|Issued in public interest by Adidas|
I quit smoking 10 years ago this week. I thought it was impossible. It wasn't BUT it was the hardest thing I have ever done. After that everything else is easy. Watch out world!
Smoking cessation timeline – the health benefits over time
In 20 minutes, your blood pressure and pulse rate decrease, and the body temperature of your hands and feet increase.Carbon monoxide in cigarette smoke reduces the blood’s ability to carry oxygen.
At 8 hours, the carbon monoxide level in your blood decreases to normal. With the decrease in carbon monoxide, your blood oxygen level increases to normal.
At 24 hours, your risk of having a heart attack decreases.
At 48 hours, nerve endings start to regrow and the ability to smell and taste is enhanced.
Between 2 weeks and 3 months, your circulation improves, walking becomes easier and you don’t cough or wheeze as often. Phlegm production decreases. Within several months, you have significant improvement in lung function.
In 1 to 9 months, coughs, sinus congestion, fatigue and shortness of breath decrease as you continue to see significant improvement in lung function. Cilia, tiny hair-like structures that move mucus out of the lungs, regain normal function.
In 1 year, risk of coronary heart disease and heart attack is reduced to half that of a smoker.

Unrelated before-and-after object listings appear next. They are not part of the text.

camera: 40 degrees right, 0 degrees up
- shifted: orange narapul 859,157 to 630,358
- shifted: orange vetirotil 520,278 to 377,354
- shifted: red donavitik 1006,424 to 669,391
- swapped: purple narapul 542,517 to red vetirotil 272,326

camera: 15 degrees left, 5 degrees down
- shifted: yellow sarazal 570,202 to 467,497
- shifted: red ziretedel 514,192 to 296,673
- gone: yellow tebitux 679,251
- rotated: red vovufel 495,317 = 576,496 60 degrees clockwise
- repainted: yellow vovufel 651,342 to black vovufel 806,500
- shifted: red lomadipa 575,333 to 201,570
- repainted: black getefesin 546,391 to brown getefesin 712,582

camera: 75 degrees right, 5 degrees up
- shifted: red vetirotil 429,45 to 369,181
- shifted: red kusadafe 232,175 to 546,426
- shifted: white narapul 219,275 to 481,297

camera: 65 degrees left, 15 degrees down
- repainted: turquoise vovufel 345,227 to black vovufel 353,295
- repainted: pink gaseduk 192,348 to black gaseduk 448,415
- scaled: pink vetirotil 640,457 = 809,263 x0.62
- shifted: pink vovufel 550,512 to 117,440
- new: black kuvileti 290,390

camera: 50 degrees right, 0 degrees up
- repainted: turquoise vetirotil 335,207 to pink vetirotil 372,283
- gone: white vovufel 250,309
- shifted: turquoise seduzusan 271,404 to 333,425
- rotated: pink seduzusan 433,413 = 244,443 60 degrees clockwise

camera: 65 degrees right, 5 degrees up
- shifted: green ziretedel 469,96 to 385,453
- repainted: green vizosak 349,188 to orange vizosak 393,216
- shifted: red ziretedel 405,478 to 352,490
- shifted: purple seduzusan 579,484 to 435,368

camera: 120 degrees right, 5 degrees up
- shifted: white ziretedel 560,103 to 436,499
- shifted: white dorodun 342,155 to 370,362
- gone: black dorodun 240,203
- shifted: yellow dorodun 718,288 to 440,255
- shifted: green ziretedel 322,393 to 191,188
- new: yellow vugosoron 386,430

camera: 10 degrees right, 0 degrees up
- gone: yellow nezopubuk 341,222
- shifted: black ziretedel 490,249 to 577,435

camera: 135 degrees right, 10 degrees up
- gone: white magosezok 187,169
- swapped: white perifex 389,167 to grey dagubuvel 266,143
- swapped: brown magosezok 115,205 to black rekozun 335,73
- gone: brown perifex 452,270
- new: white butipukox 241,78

Between 5 and 15 years after quitting, your risk of having a stroke returns to that of a non-smoker.
In 10 years, your risk of lung cancer drops. Additionally, your risk of cancer of the mouth, throat, esophagus, bladder, kidney and pancreas decrease. Even after a decade of not smoking however, your risk of lung cancer remains higher than in people who have never smoked. Your risk of ulcer also decreases.
In 15 years, your risk of coronary heart disease and heart attack in similar to that of people who have never smoked. The risk of death returns to nearly the level of a non-smoker.